| PROBLEM TO WORK ON |
Identify each line below that contains the word "pose", and copy those lines.
═════ INFORMATION SHOWN
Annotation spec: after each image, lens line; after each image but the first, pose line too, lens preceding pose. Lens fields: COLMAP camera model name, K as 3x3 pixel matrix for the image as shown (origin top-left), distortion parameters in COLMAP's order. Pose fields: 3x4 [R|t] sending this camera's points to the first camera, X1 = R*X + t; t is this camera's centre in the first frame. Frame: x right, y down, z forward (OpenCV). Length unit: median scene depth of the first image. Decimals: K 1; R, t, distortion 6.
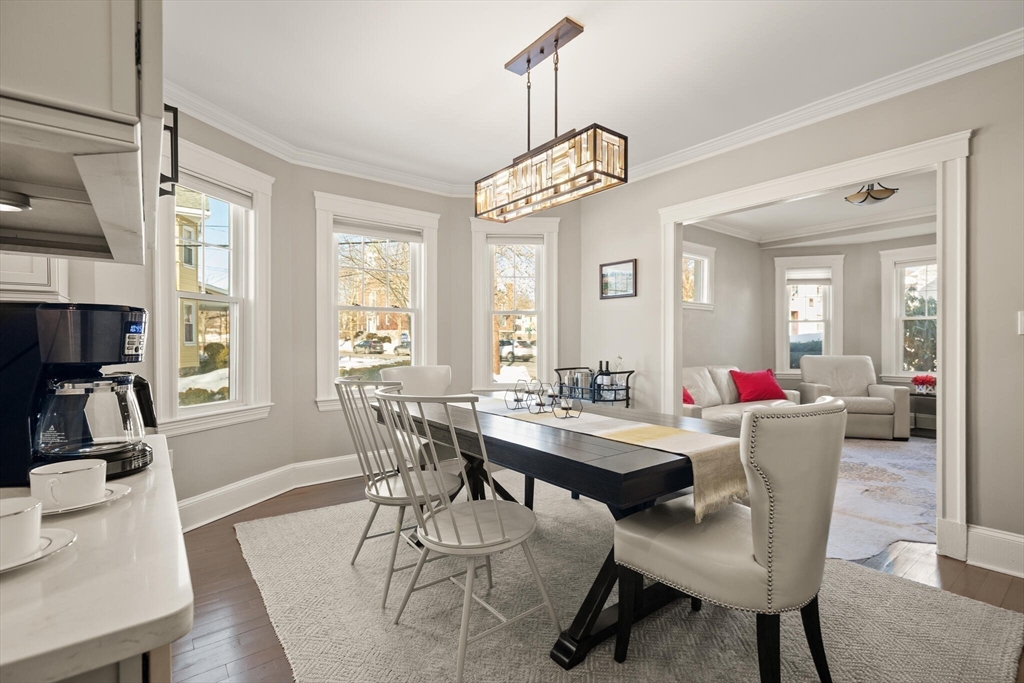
lens RADIAL K [[475.1, 0, 518.4], [0, 475.1, 341.6], [0, 0, 1]] dist [0.001229, -0.000578]
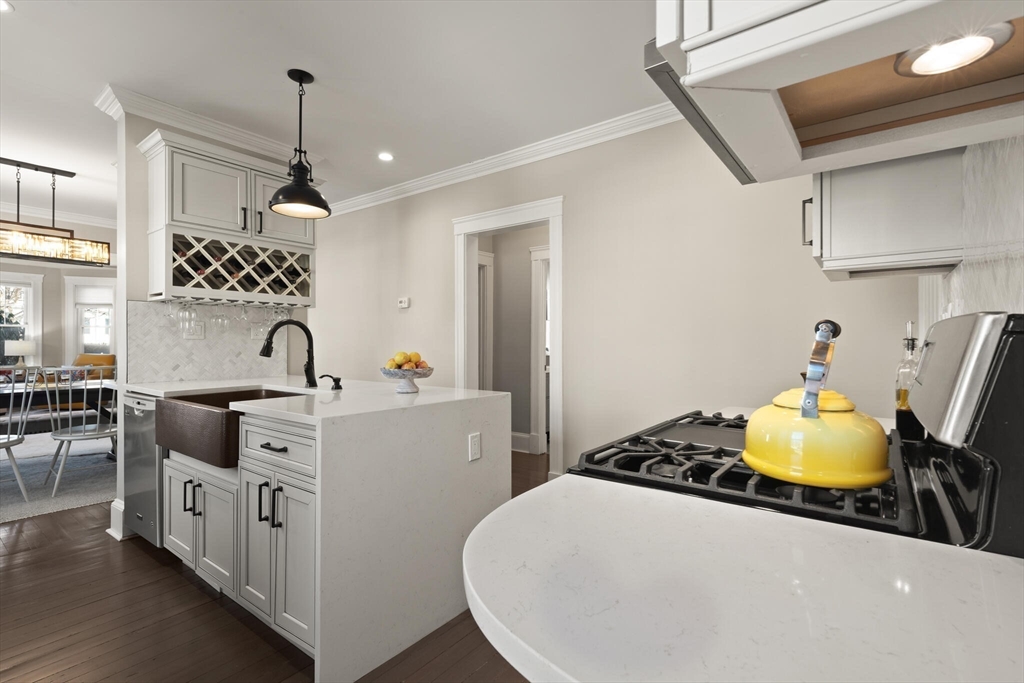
lens RADIAL K [[475.1, 0, 518.4], [0, 475.1, 341.6], [0, 0, 1]] dist [0.001229, -0.000578]
pose [[-0.252263, 0.001831, 0.967657, -1.110459], [0.000679, 0.999998, -0.001715, -0.002188], [-0.967658, 0.000224, -0.252264, -0.117642]]
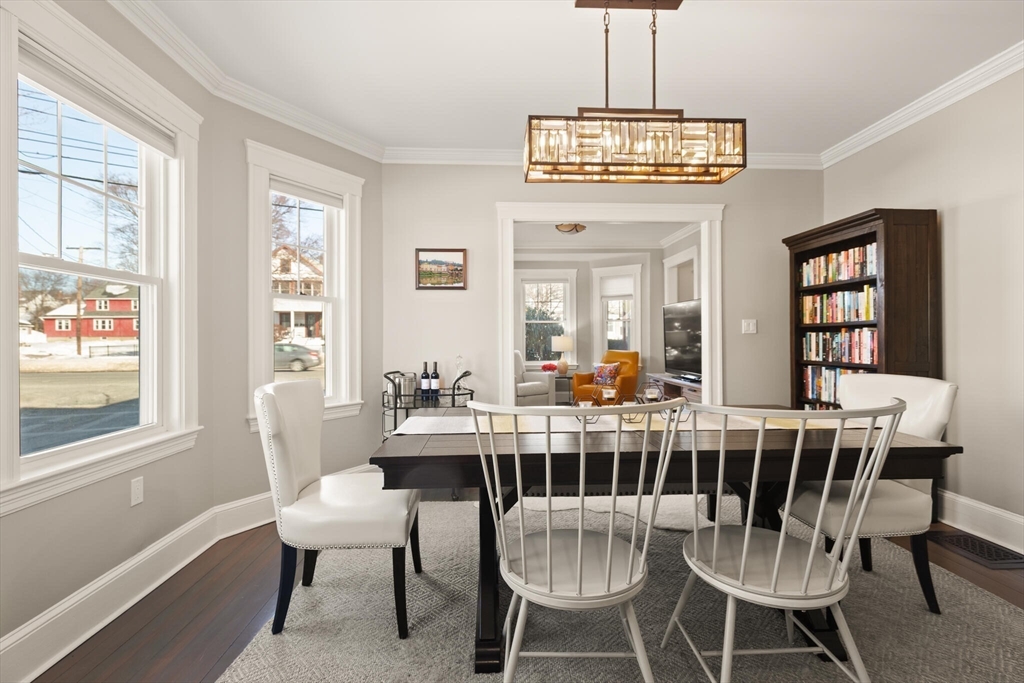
══════════
| ANSWER FOR THIS EXERCISE |
Annotation spec: after each image, lens line; after each image but the first, pose line too, lens preceding pose. Lens fields: COLMAP camera model name, K as 3x3 pixel matrix for the image as shown (origin top-left), distortion parameters in COLMAP's order. Pose fields: 3x4 [R|t] sending this camera's points to the first camera, X1 = R*X + t; t is this camera's centre in the first frame. Frame: x right, y down, z forward (OpenCV). Length unit: median scene depth of the first image. Decimals: K 1; R, t, distortion 6.
pose [[-0.252263, 0.001831, 0.967657, -1.110459], [0.000679, 0.999998, -0.001715, -0.002188], [-0.967658, 0.000224, -0.252264, -0.117642]]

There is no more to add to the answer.